The Temple of solomon

an archaeological, non-religious and non-political examination


THE Hittites

But thou shalt utterly destroy them; namely, the Hittites, and the Amorites, the Canaanites, and the Perizzites, the Hivites, and the Jebusites; as the LORD thy God hath commanded thee.  Deuteronomy

Observe thou that which I command thee this day: behold, I drive out before thee the Amorite, and the Canaanite, and the Hittite, and the Perizzite, and the Hivite, and the Jebusite. Deuteronomy


Four Great Civilizations


The Hittites



he Promised Land lay at the meeting point of the tectonic plates of the great civilizations of the ancient world. There were four great civilisations: Egypt, Assyria, Mesopotamia and the Hittites, each of these had its great king. What is interesting about the Hittites is their almost sudden disappearance from history, in an extremely short period of time, a few short decades towards the latter part of the second millennium BC, leaving behind them the ruins of their capital Hattusa in the arid centre of Anatolia hundreds of kilometres from the Mediterranean.

The capital of the great king was capable of resisting any attack, its walls six kilometres long, up to eight metres thick with towers up to thirty metres high. Hattusa had a capital of 50,000 persons, a vast royal palace and a vast temple with two hundreds halls and rooms with dozens of large public buildings.

Archaeologists found the ancient library of Hattusa with thirty thousand cuneiform tablets, archived and classified in perfect order, the greatest ancient library ever discovered. The language was totally unknown to the world of archaeology, even though cuneiform was of common use in those times by the Assyrians, Babylonians and Persians in writing their languages.

The language of the Hittites deciphered by a Czech was astonishing in that it resembled no other Middle Eastern language, but belonged to the Indo-European family of languages. The tablets told of a civilization built on duty, discipline and sacrifice, and a vengeful god who could inflict terrible punishment to those who did not respect the iron discipline of the king and empire. The powerful army built an Empire that stretch from the Aegean down to the frontiers of Egypt, which was then just to the north of what is modern day Israel.

In 1279, Ramses II reigned over Egypt, his empire met with that of the Hittites near the ancient city of Kadesh close to the borders of present day Syria and the Lebanon.  It was here the greatest battle the world had ever known until that time, the Battle of Kadesh, where the chariots of the Hittites carrying three warriors, of a superior design to those of the Egyptians that carried two, clashed in a terrible battle. History recorded the victory of Ramses II, but the library in the ruins of Hattusa uncovered the peace treaty signed between the two great kings, which showed that the Hittites had imposed their forces over the Egyptians pushing the frontier of their empire hundreds of kilometres south into today's Israel, thus becoming the greatest empire of the ancient world. Later a permanent peace treaty was concluded between Ramses II and the Hittite King Hattusilis III.

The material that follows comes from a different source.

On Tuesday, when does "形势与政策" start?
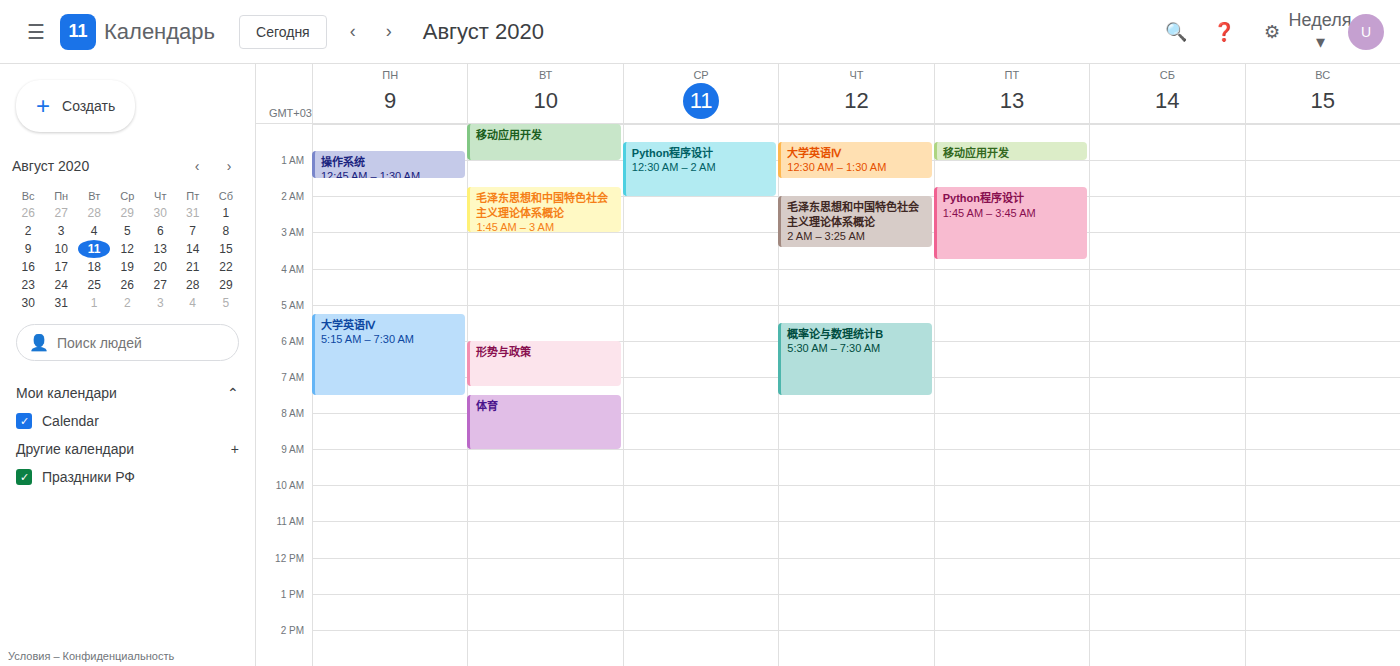
6:00 AM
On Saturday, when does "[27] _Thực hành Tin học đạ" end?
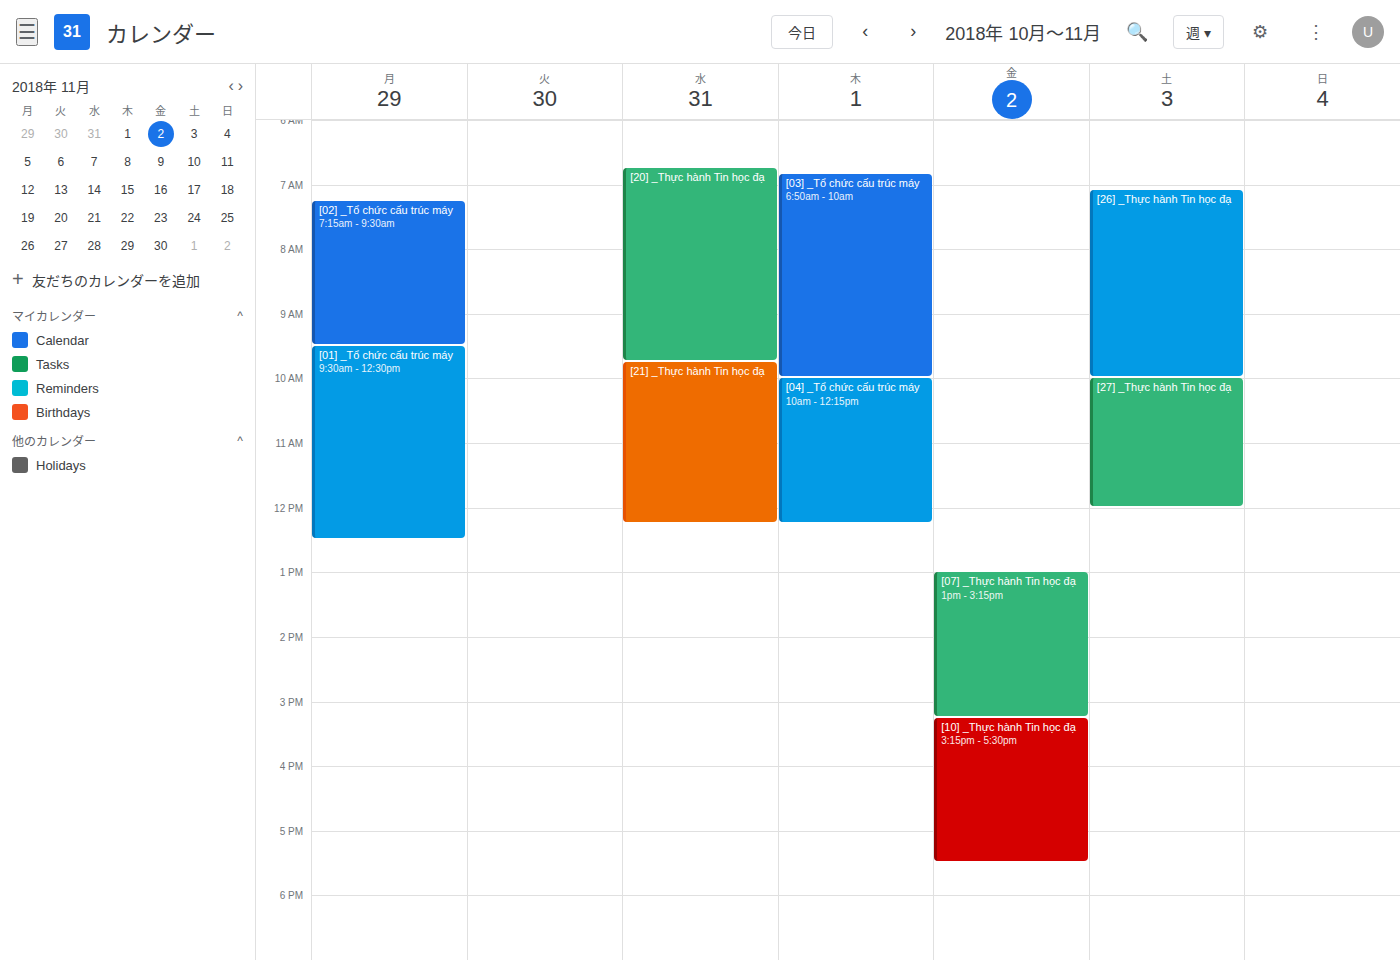
12:00 PM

A few short decades later the Hittites disappeared from history for unexplained reasons, until a new discovery was made by modern archaeologists in their excavations at Hattusa. A series of indecipherable hieroglyphs were discovered in an underground area, after much research this were finally translated telling how the winner of the Battle of Kadesh and the great king launched themselves into a fratricidal war. Hattusa was destroyed, designed to resist an external enemy it could be defended by an enemy from inside.

The archaeologist discovered the palace and temples had been burnt down, but not in war, they concluded the city had been abandoned, the population taking with them everything that could be carried. The city had been evacuated. Where they went is a mystery, but in any case the Hittites disappeared forever from history, victims of their own cupidity.

The lesson of this story is its comparison with biblical Jerusalem. Hattusa was the centre of a great empire, its vestiges are still visible today after more than three thousand years. Not a stone remains to confirm the existence of the biblical empire of Solomon and David, which according to the Bible was in its making at the time the Egyptians battled with the Hittites at Kadesh.